People

Dr Beth Kamunge-Kpodo

Lecturer

Dr Beth Kamunge-Kpodo

School/Department: Leicester Law School

Email: beth.kamungekpodo@le.ac.uk

Profile

I am an early career socio-legal researcher with growing expertise at the intersection of feminist philosophies of law, public health law, international human rights law and international environmental law. My previous research has focussed on Black feminist approaches to food justice and the Human Rights to food, health and adequate standard of living. I have been invited to speak, and/or written about, the utility of strategic litigation and legal mobilisation; food and environmental sustainability and justice; epistemic injustice and the decolonisation of knowledge production; African women’s land rights; racialised health inequities and legal determinants of health; and Black feminisms. My research is necessarily interdisciplinary, drawing from concepts and theories in feminist philosophy, critical human geography and sociology.

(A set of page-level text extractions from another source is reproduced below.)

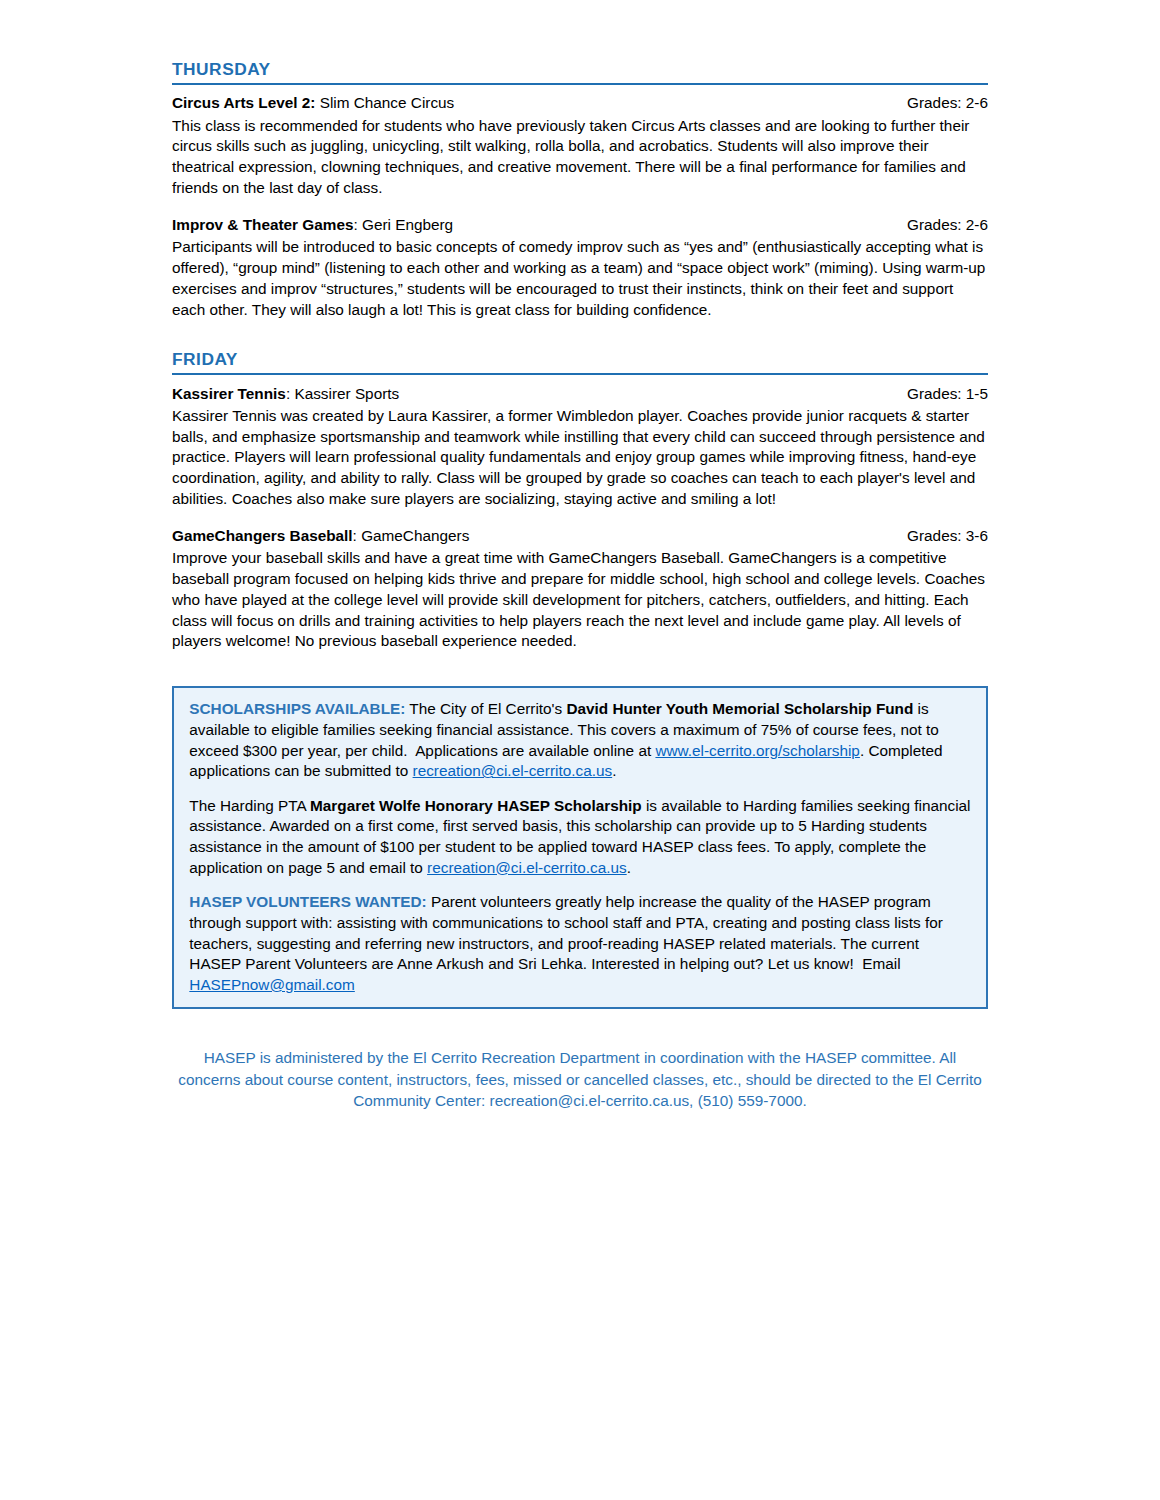THURSDAY
Circus Arts Level 2: Slim Chance Circus
Grades: 2-6
This class is recommended for students who have previously taken Circus Arts classes and are looking to further their circus skills such as juggling, unicycling, stilt walking, rolla bolla, and acrobatics. Students will also improve their theatrical expression, clowning techniques, and creative movement. There will be a final performance for families and friends on the last day of class.
Improv & Theater Games: Geri Engberg
Grades: 2-6
Participants will be introduced to basic concepts of comedy improv such as “yes and” (enthusiastically accepting what is offered), “group mind” (listening to each other and working as a team) and “space object work” (miming). Using warm-up exercises and improv “structures,” students will be encouraged to trust their instincts, think on their feet and support each other. They will also laugh a lot! This is great class for building confidence.
FRIDAY
Kassirer Tennis: Kassirer Sports
Grades: 1-5
Kassirer Tennis was created by Laura Kassirer, a former Wimbledon player. Coaches provide junior racquets & starter balls, and emphasize sportsmanship and teamwork while instilling that every child can succeed through persistence and practice. Players will learn professional quality fundamentals and enjoy group games while improving fitness, hand-eye coordination, agility, and ability to rally. Class will be grouped by grade so coaches can teach to each player's level and abilities. Coaches also make sure players are socializing, staying active and smiling a lot!
GameChangers Baseball: GameChangers
Grades: 3-6
Improve your baseball skills and have a great time with GameChangers Baseball. GameChangers is a competitive baseball program focused on helping kids thrive and prepare for middle school, high school and college levels. Coaches who have played at the college level will provide skill development for pitchers, catchers, outfielders, and hitting. Each class will focus on drills and training activities to help players reach the next level and include game play. All levels of players welcome! No previous baseball experience needed.
SCHOLARSHIPS AVAILABLE: The City of El Cerrito's David Hunter Youth Memorial Scholarship Fund is available to eligible families seeking financial assistance. This covers a maximum of 75% of course fees, not to exceed $300 per year, per child. Applications are available online at www.el-cerrito.org/scholarship. Completed applications can be submitted to recreation@ci.el-cerrito.ca.us.
The Harding PTA Margaret Wolfe Honorary HASEP Scholarship is available to Harding families seeking financial assistance. Awarded on a first come, first served basis, this scholarship can provide up to 5 Harding students assistance in the amount of $100 per student to be applied toward HASEP class fees. To apply, complete the application on page 5 and email to recreation@ci.el-cerrito.ca.us.
HASEP VOLUNTEERS WANTED: Parent volunteers greatly help increase the quality of the HASEP program through support with: assisting with communications to school staff and PTA, creating and posting class lists for teachers, suggesting and referring new instructors, and proof-reading HASEP related materials. The current HASEP Parent Volunteers are Anne Arkush and Sri Lehka. Interested in helping out? Let us know! Email HASEPnow@gmail.com
HASEP is administered by the El Cerrito Recreation Department in coordination with the HASEP committee. All concerns about course content, instructors, fees, missed or cancelled classes, etc., should be directed to the El Cerrito Community Center: recreation@ci.el-cerrito.ca.us, (510) 559-7000.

I read Law (LL.B with Honours) at the University of Sheffield, where I also undertook an LL.M in Public International Law (Human Rights Pathway). I attended Bar School in Nairobi, Kenya where I was also called to the Kenyan Bar as an Advocate of the High Court of Kenya (currently non-practicing). Prior to my PhD, also at the University of Sheffield, I gained 5 years experience of public interest/strategic litigation and legal advocacy particularly against development-forced displacement of Indigenous communities for the purposes of natural resource extraction. It is here that my interests in law and social movements/ law and social justice developed. I joined the University of Leicester in September 2023, from the University of Reading where I was a Lecturer in Law and the Deputy Director of the Law, Justice and Society Research cluster at the Law school.

Research

I primarily engage in empirical, socio-legal research. My research is emancipatory and seeks to centre the perspectives and lived experiences of marginalised and underserved groups. I have a keen interest in black women’s lived experiences of food poverty, health and environmental inequalities and harms, and the (in)effectiveness and  of the law in bringing about social change. During the COVID-19 pandemic I was a Senior Research Assistant in the Centre for Health Law and Society, at the University of Bristol’s School of Law. There I worked with Prof John Coggon on a £1.4 million UKRI funded collaborative research project between the Universities of Oxford, Bristol, Edinburgh, University College London, and the Nuffield Council on Bioethics, in the Public Health and Health Inequalities workstream. I have extensive experience of public engagement in various contexts within and beyond academia, including disseminating research on the ethics of racialised public health inequalities in a forum in Westminster (May 2022).

Publications

  • John Coggon, Beth Kamunge-Kpodo, The legal determinants of health (in)justice, Medical Law Review, Volume 30, Issue 4, Autumn 2022, Pages 705-723.https://doi.org/10.1093/medlaw/fwac050
  • Kamunge, B (2022). Place and health inequalities: An ethical framework for developing and evaluating policy. UK Pandemic Ethics Accelerator. Available online
  • Kamunge, B. (2021b) Intersectional approaches to tackling pandemic inequalities. UK Pandemic Ethics Accelerator. Available online
  • Kamunge, B. (2021a) Response to ‘An Equal Recovery’ Inquiry by the Treasury Committee, UK Parliament. Report submission number AER0039. Available online
  • Johnson, A., Joseph-Salisbury, R., & Kamunge, B. (Eds.) (2018). The Fire Now: anti-racist scholarship in times of explicit racial violence. London: Zed Books.
  • Kamunge, B. (2018). Intersectional approaches to food and gender politics in Kenya. Cha Kula, Route to Food: Nairobi. Available online (pp.16-20)
  • Kamunge, B., Joseph-Salisbury, R., & Johnson, A. (2018). Changing our fates in The Fire Now. In A. Johnson, R. Joseph-Salisbury, & B. Kamunge (Eds.), The Fire Now: Anti-racist scholarship in times of explicit racial violence. London: Zed Books. (pp. 1-12)
  • Kamunge, B. Mwangi, W. and Ali, O. (2018). Writing in the Fire Now: Beth dialogues with Wambui and Osop in A. Johnson, R. Joseph-Salisbury, & B. Kamunge (Eds.), The Fire Now: Anti-racist scholarship in times of explicit racial violence. London, UK: Zed Books (pp.189-197).

Supervision

I welcome proposals in the following areas:

  • Feminist approaches to Public Health Law and Human Rights
  • Law and Race
  • Law and social change/ social movements
  • Black feminist legal theory
  • Sociolegal empirical research

Teaching

  • Constitutional and Administrative Law (LW1120)
  • Land Law (LW2390)

Press and media

  • food and environmental justice;
  • racialised health inequalities;
  • black women’s lived experiences of law and social injustice.